The first and simplest arrangement is where the cows are placed with their heads to the wall, and a dunging passage at their tails, between the two sets. This plan dispenses with a feeding passage, but the addition of this constitutes the second arrangement, and can be easily accomplished by keeping the head of the stall away from the wall at a sufficient distance to allow of the passage being introduced, which extra space would be essential in the case of long-horned cattle. In the third arrangement the position of the cows is reversed.

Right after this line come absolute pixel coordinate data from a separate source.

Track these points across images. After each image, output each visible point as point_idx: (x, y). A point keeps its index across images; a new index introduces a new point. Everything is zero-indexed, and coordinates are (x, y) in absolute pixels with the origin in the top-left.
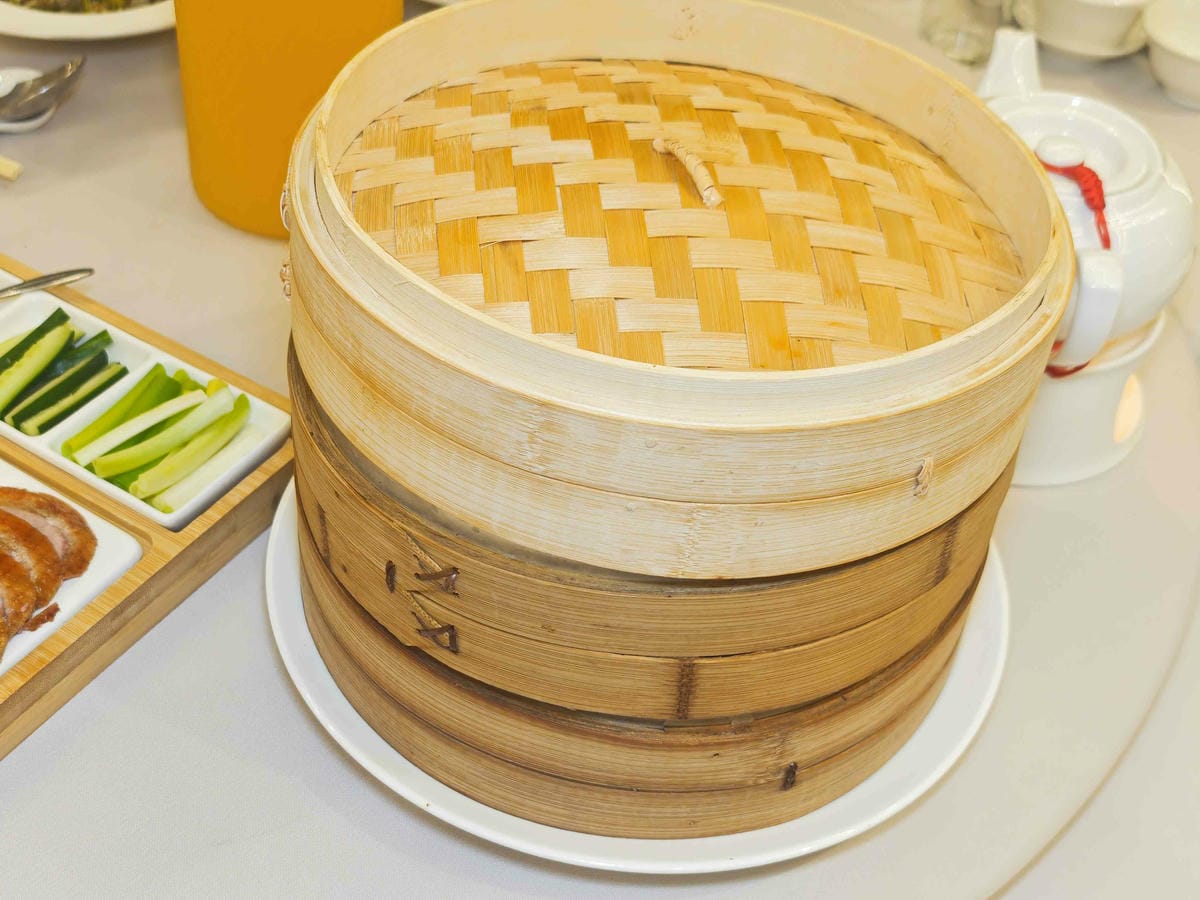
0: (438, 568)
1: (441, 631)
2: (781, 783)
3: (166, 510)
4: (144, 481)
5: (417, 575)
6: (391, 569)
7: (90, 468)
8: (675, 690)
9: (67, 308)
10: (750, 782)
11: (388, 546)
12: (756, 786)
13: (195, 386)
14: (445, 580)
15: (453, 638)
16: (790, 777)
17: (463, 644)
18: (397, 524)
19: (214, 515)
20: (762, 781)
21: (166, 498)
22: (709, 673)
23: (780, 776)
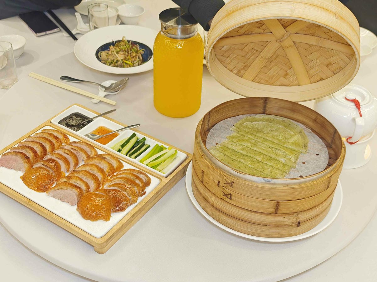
0: (230, 182)
1: (228, 195)
2: (297, 225)
3: (164, 173)
4: (159, 168)
5: (225, 183)
6: (219, 182)
7: (147, 165)
8: (275, 208)
9: (136, 133)
10: (291, 225)
11: (219, 177)
12: (292, 225)
13: (166, 149)
14: (231, 184)
15: (231, 196)
16: (299, 224)
17: (233, 198)
18: (221, 173)
19: (174, 174)
20: (293, 224)
21: (163, 171)
22: (282, 204)
23: (297, 224)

They face one another across the feeding passage which runs between them, whilst there are two dunging passages, one at the rear of each set of stalls. As the size of feeding passage is greater than that of dunging passage, this arrangement offers economy of space over the previous one. Where stables are used for show purposes a feeding passage is an absolute necessity. Again, the last arrangement is economical of labour, as dunging out only takes place once a day, whilst feeding occurs several times.
However this may be, the general dimensions may be applied as follows: Standing room (including manger) 7 feet or less, according to size of cattle. Feeding passage should be 6 feet, but is often less, though it could with advantage be increased to 8 feet. Dung channel 1 to 2 feet. Dunging passage 3 feet 6 inches to 4 feet, which is usual but rather cramped, and would be improved by making it 5 feet wide. It must be borne in mind that feeding and cleaning operations need a deal of elbow room and have often, if not always, to be performed when the cattle are indoors.

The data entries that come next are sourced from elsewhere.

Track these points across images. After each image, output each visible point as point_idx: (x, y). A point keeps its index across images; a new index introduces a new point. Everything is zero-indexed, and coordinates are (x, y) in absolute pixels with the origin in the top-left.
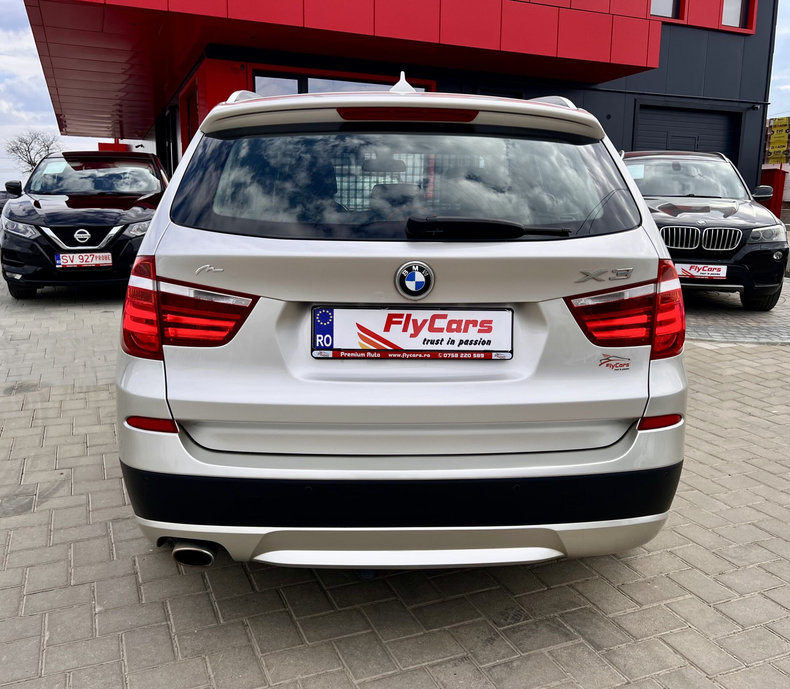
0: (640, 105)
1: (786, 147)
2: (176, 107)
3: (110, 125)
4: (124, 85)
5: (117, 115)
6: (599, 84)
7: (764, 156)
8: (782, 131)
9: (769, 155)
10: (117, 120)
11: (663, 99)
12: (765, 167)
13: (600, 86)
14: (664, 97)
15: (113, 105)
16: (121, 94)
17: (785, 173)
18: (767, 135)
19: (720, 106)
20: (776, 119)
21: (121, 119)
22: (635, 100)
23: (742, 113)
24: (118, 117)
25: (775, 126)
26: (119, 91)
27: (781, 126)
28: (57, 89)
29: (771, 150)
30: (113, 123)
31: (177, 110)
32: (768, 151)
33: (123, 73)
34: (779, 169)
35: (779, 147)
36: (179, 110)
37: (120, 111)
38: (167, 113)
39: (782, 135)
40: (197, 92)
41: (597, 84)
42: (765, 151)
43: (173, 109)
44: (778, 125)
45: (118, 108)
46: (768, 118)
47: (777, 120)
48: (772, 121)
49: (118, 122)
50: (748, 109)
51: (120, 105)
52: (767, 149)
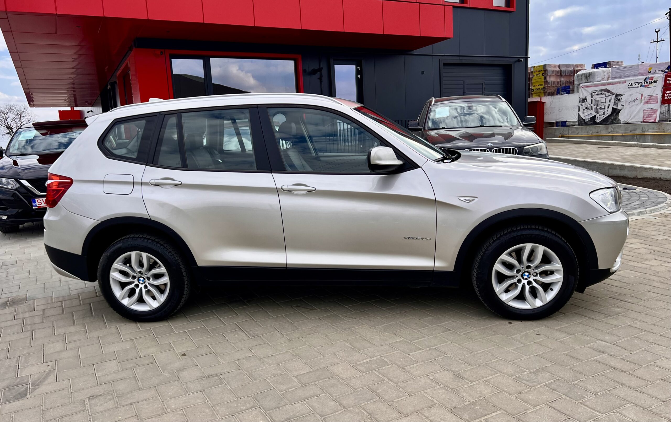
0: (443, 63)
1: (543, 85)
2: (115, 82)
3: (67, 98)
4: (74, 70)
5: (72, 90)
6: (414, 51)
7: (529, 93)
8: (539, 74)
9: (532, 92)
10: (72, 94)
11: (458, 58)
12: (530, 100)
13: (415, 52)
14: (459, 57)
15: (68, 84)
16: (73, 76)
17: (544, 103)
18: (529, 78)
19: (496, 61)
20: (535, 66)
21: (74, 93)
22: (440, 60)
23: (511, 65)
24: (72, 92)
25: (535, 72)
26: (72, 73)
27: (538, 71)
28: (25, 75)
29: (533, 88)
30: (68, 97)
31: (116, 85)
32: (532, 88)
33: (73, 61)
34: (540, 100)
35: (538, 85)
36: (117, 85)
37: (74, 88)
38: (108, 88)
39: (540, 78)
40: (130, 72)
41: (413, 50)
42: (529, 89)
43: (113, 84)
44: (537, 71)
45: (72, 85)
46: (529, 66)
47: (535, 68)
48: (532, 68)
49: (73, 95)
50: (516, 62)
51: (73, 84)
52: (531, 87)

In the feeding passage are often placed a pair of tram lines, on which a truck is run for conveying the food to the various stalls; this arrangement is a valuable eoonomiser of time and labour in a large stable, more especially if the food store is at some considerable distance from the cow-house.
The dunging channel may be made circular in shape, which however is not to be recommended, as being of insufficient capacity and offering a slippery surface. The more common shape is square cornered, of from 1 to 2 feet in width, to allow of free use of shovel, and 3 to 5 inches in depth. Fig. 65 gives a shape of channel which affords greater facility of drainage for the manure liquid than does the perfectly square channel by giving a sectional slope of 1 to 2 inches.
The floor of stalls should be very slightly sloped, 1 inch being sufficient, and in some cases it is preferred to keep it level and to raise it some 4 to 5 inches above the dunging passage behind. The dunging channel or gutter is made open, and carries the fluid either to cesspit or direct to the liquid manure cistern.
As to the stalls themselves, for one cow a space of 4 feet to 4 feet 6 inches is required, and 6 feet 6 inches to 8 feet for a pair, the length of the division varying from 4 feet 6 inches to 5 feet 6 inches according to size of cow, room being left so that milking operations can be easily performed. It may here be noted that a cow, in repose, lies over on its side, and therefore requires more room than the mere width of its body.
As in the case of horse stables, wood has a great deal in its favour by reason of its economy and easy repair. Fig. 66 shows a division constructed of strong hard-wood posts, 6 by 4 inches, with ramp sloping 18 inches in its length. Between the head and intermediate post is placed the feeding manger, and the whole stall is rendered firm by a strengthening bar 3 by 4 inches fixed on the middle post, sufficiently high to allow of freedom to the cow when feeding, and at the same time preventing it from jumping over. The whole is lined on both sides with 1 1/2-inch sheeting.